Я осмотрел место преступления – иначе
и назвать такое безобразие было нельзя – и сразу отметил несколько
ключевых точек. Могила и впрямь подкопана, а рядом валяются
раздробленные кости. К счастью, явно животных, а не людей. Раз. К
дереву, что росло рядом, туго примотан альпинистский трос. Причем
не новый, только что из магазина, а старый, потертый и даже чем-то
заляпанный. Два. И туша мертвой белой козы в яме, аккуратно
приваленная еловыми ветками. Над трупом животного вились мухи, но
запаха не было – ветер относил его в сторону.
– Какой ужас, – покачала головой
Соня, но сразу же переключилась в рабочий режим и взялась за осмотр
оскверненной могилы.
Бульбаш что-то строчил в блокноте, у
него стерся грифель, и он расковырял карандаш ногтем. Я было
удивился: почему бы не взять ручку, чтобы так не мучиться? А потом
вспомнил – наша старая гвардия тоже предпочитала чернильным и
гелевым навороченным ручкам простые карандаши. Как бы крута ни была
канцелярия, чернила могли вытечь или, наоборот, высохнуть.

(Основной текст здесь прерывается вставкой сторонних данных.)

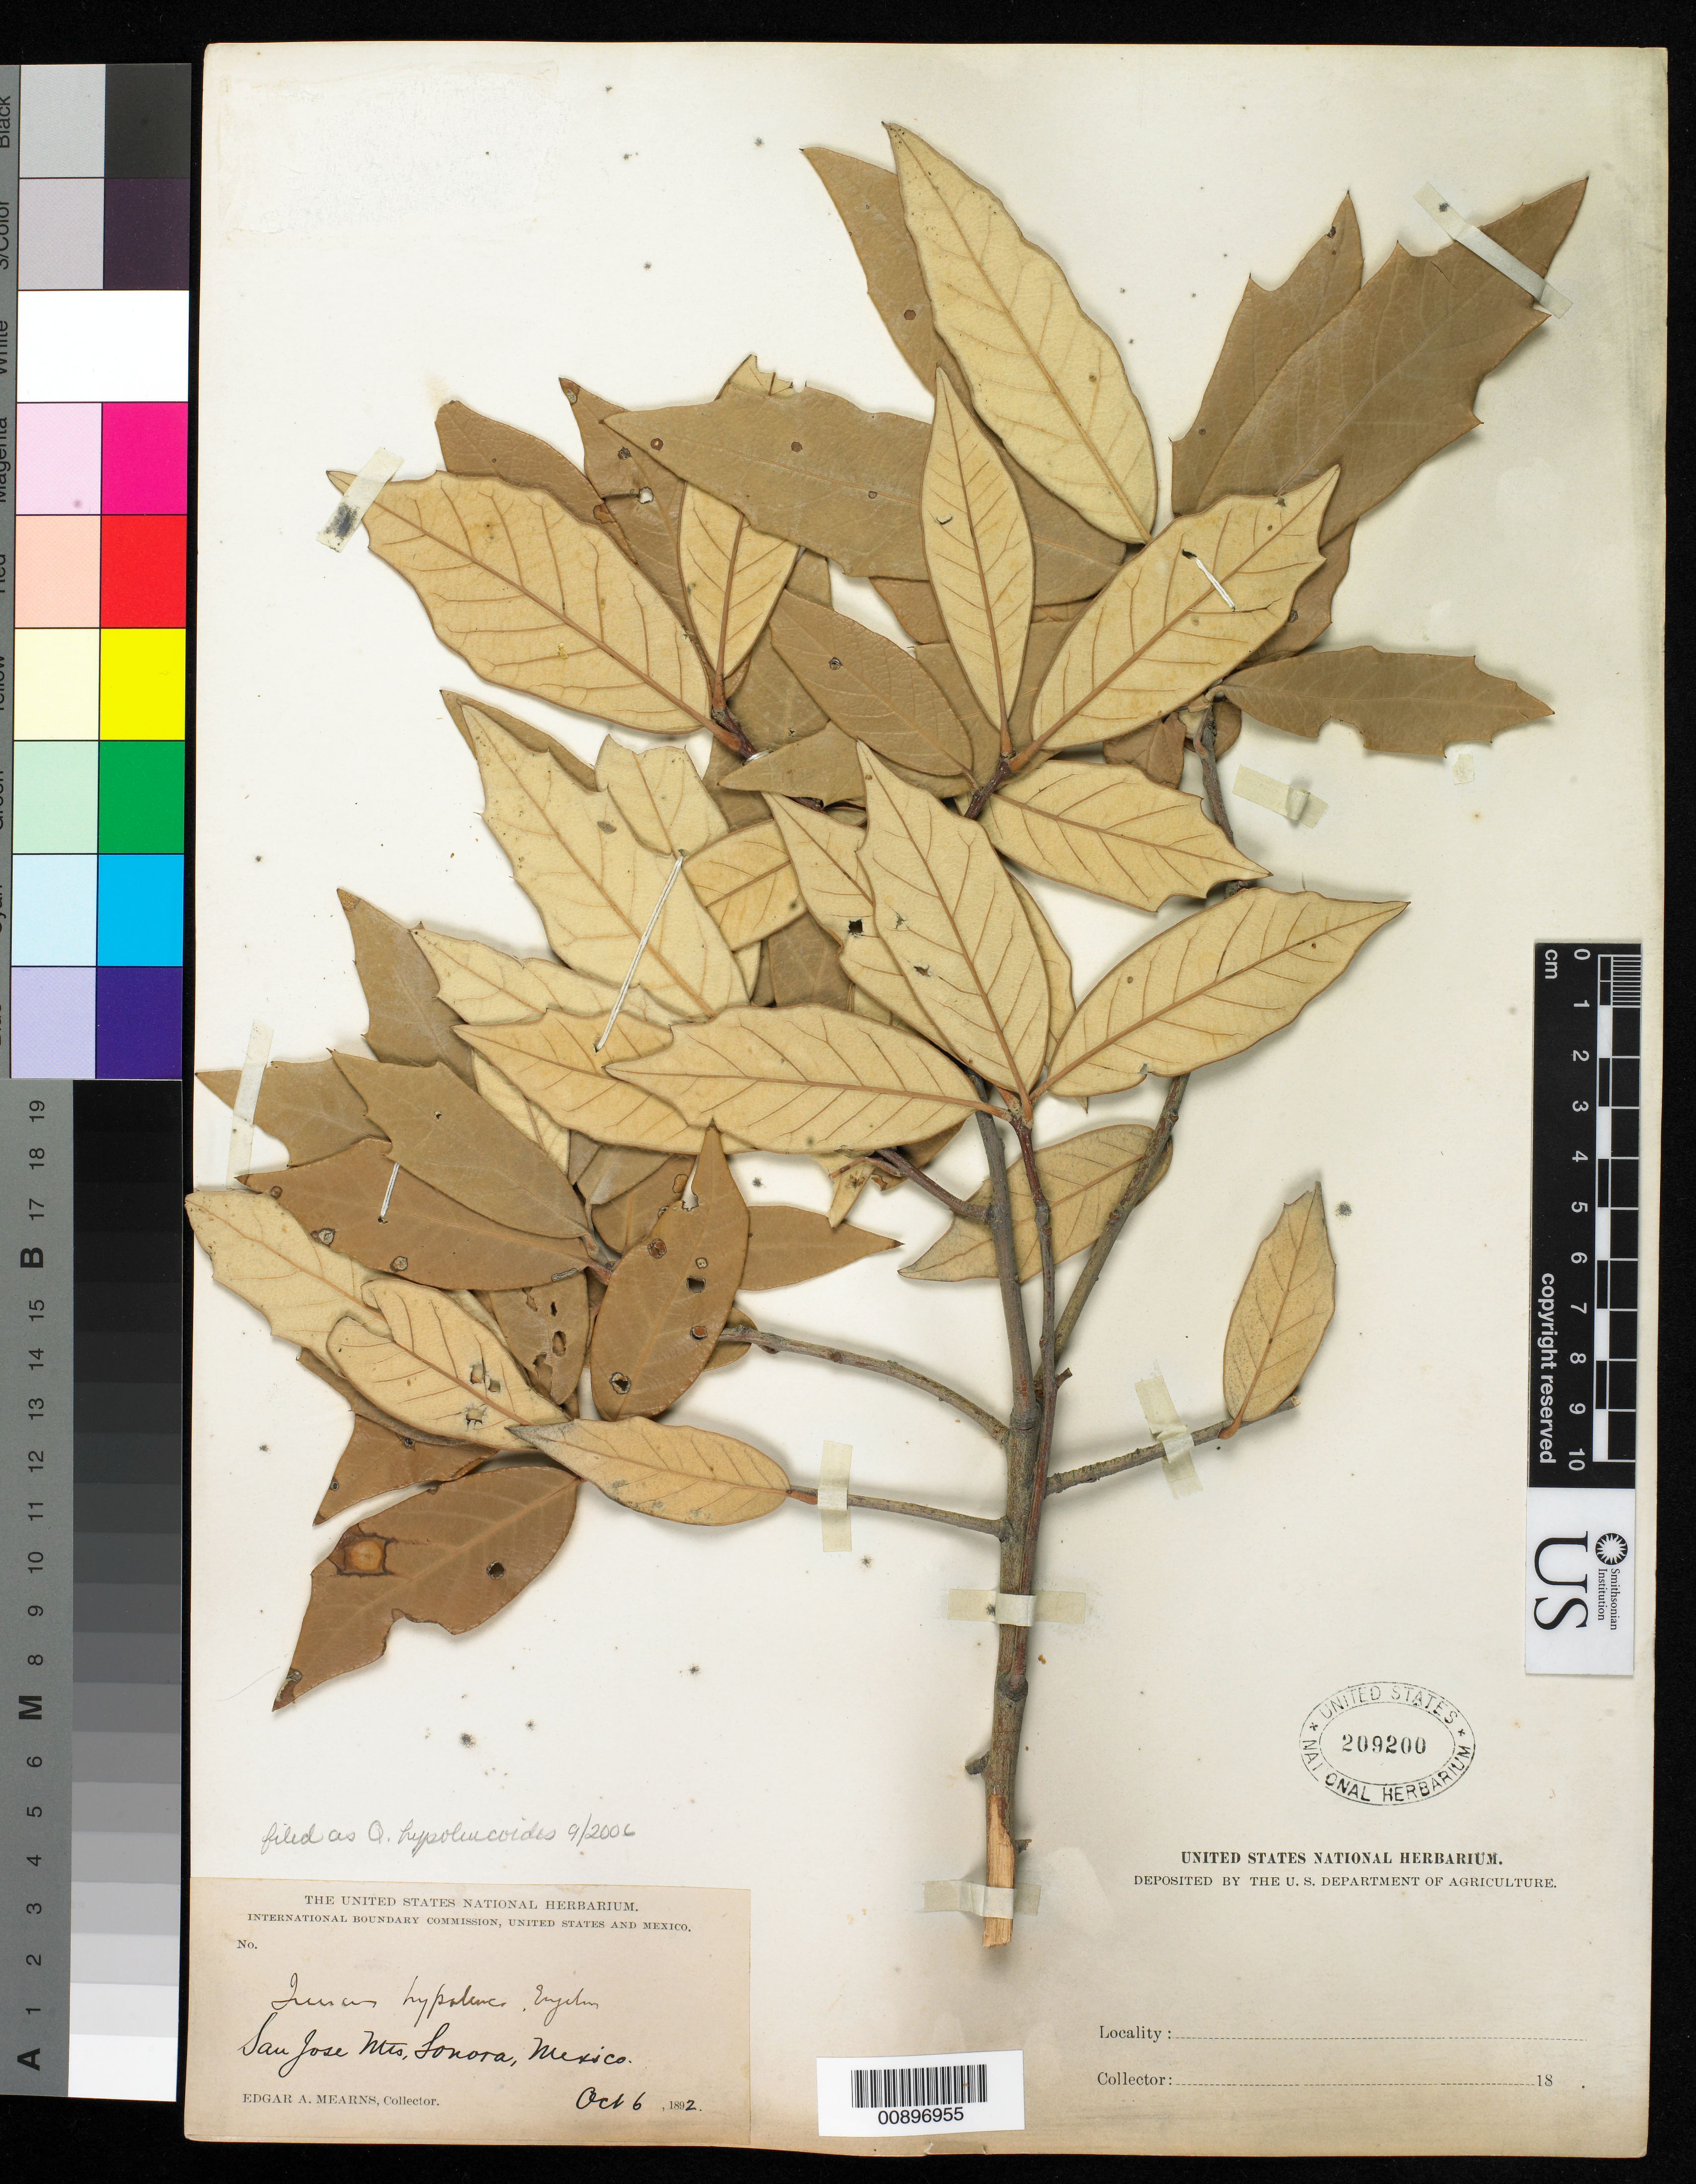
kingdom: Plantae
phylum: Tracheophyta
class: Magnoliopsida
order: Fagales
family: Fagaceae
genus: Quercus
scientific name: Quercus hypoleucoides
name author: A. Camus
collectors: E. A. Mearns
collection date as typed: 06 Oct 1892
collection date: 1892-10-06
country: Mexico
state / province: Sonora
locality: San José Mts., Sonora.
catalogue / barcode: US 209200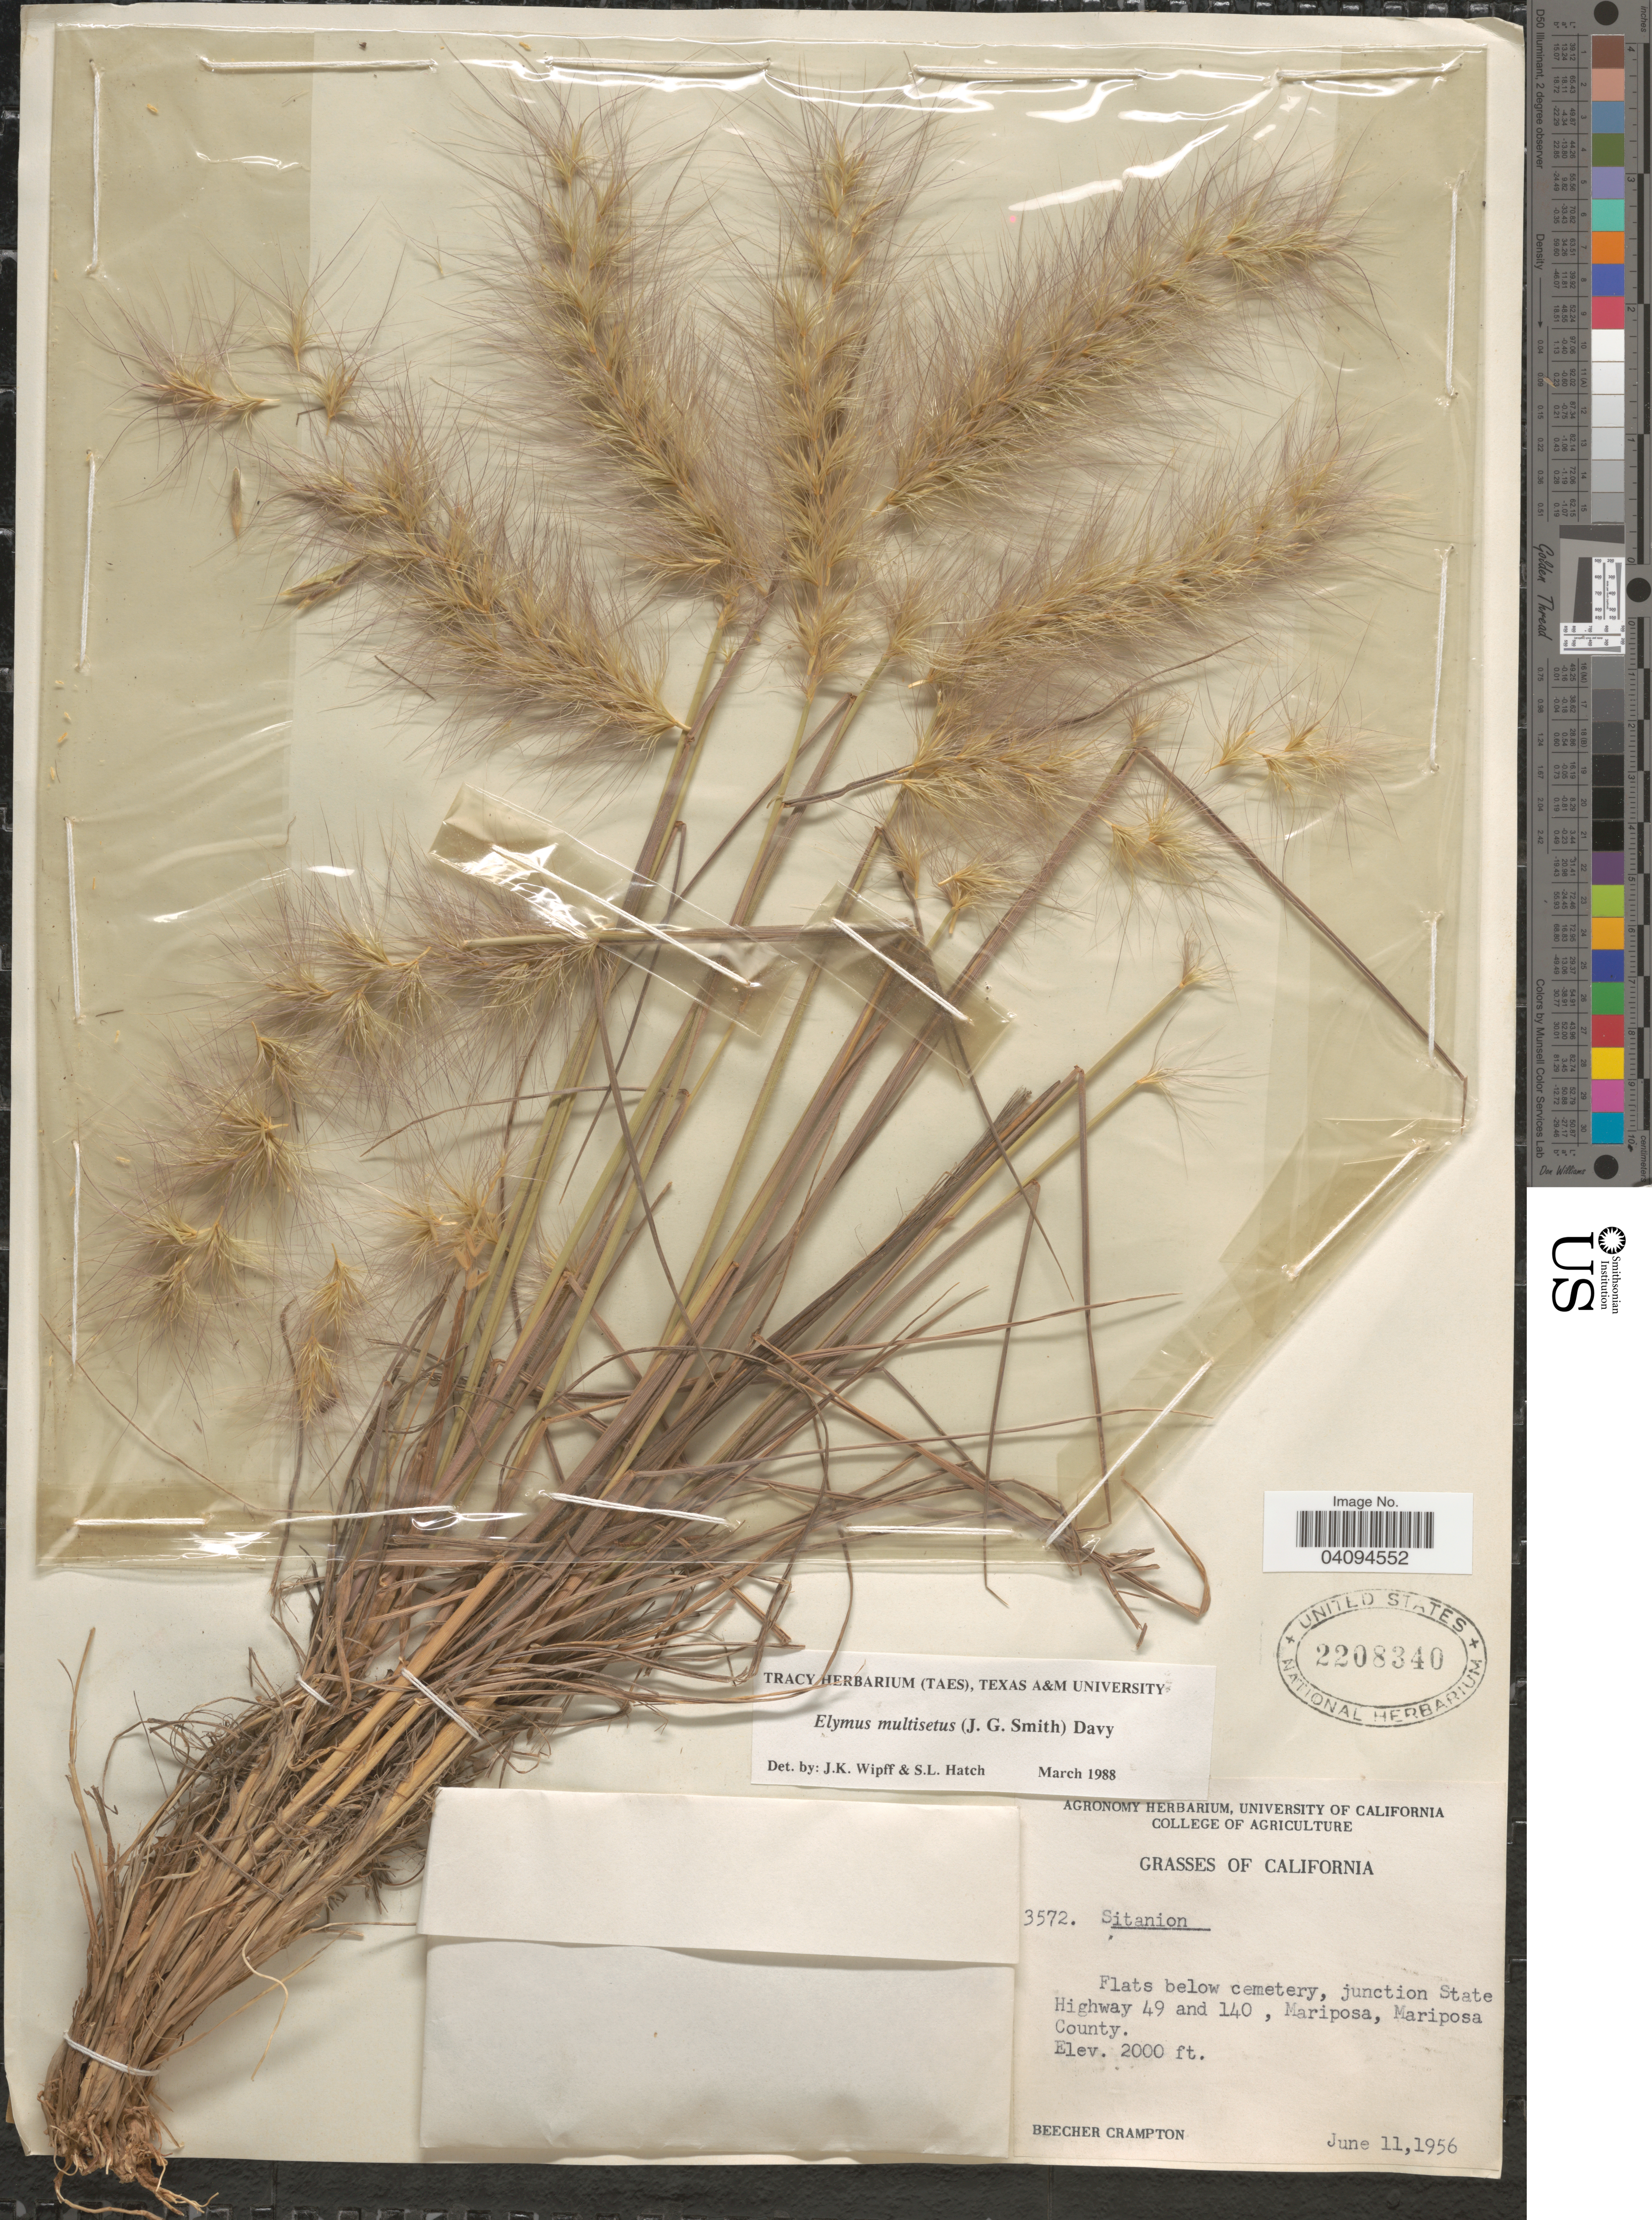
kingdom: Plantae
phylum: Tracheophyta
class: Liliopsida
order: Poales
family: Poaceae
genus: Elymus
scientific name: Elymus multisetus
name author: (J.G. Sm.) Burtt Davy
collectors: B. Crampton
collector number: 3572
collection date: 1956-06-11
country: United States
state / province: California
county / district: Mariposa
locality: Flats below cemetry, junction State Highway 49 and 140, Mariposa, Mariposa County.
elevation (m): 610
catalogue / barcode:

Ручка
могла промокнуть, сломаться, перестать писать, просто следуя закону
вселенской подлости. А дешевый простой карандаш был незаменим и
практически неубиваем.
– А это что такое? – размышления не
мешали мне внимательно разглядывать окрестности, и я приметил у
кучи веток с козой какую-то маленькую размокшую коробку.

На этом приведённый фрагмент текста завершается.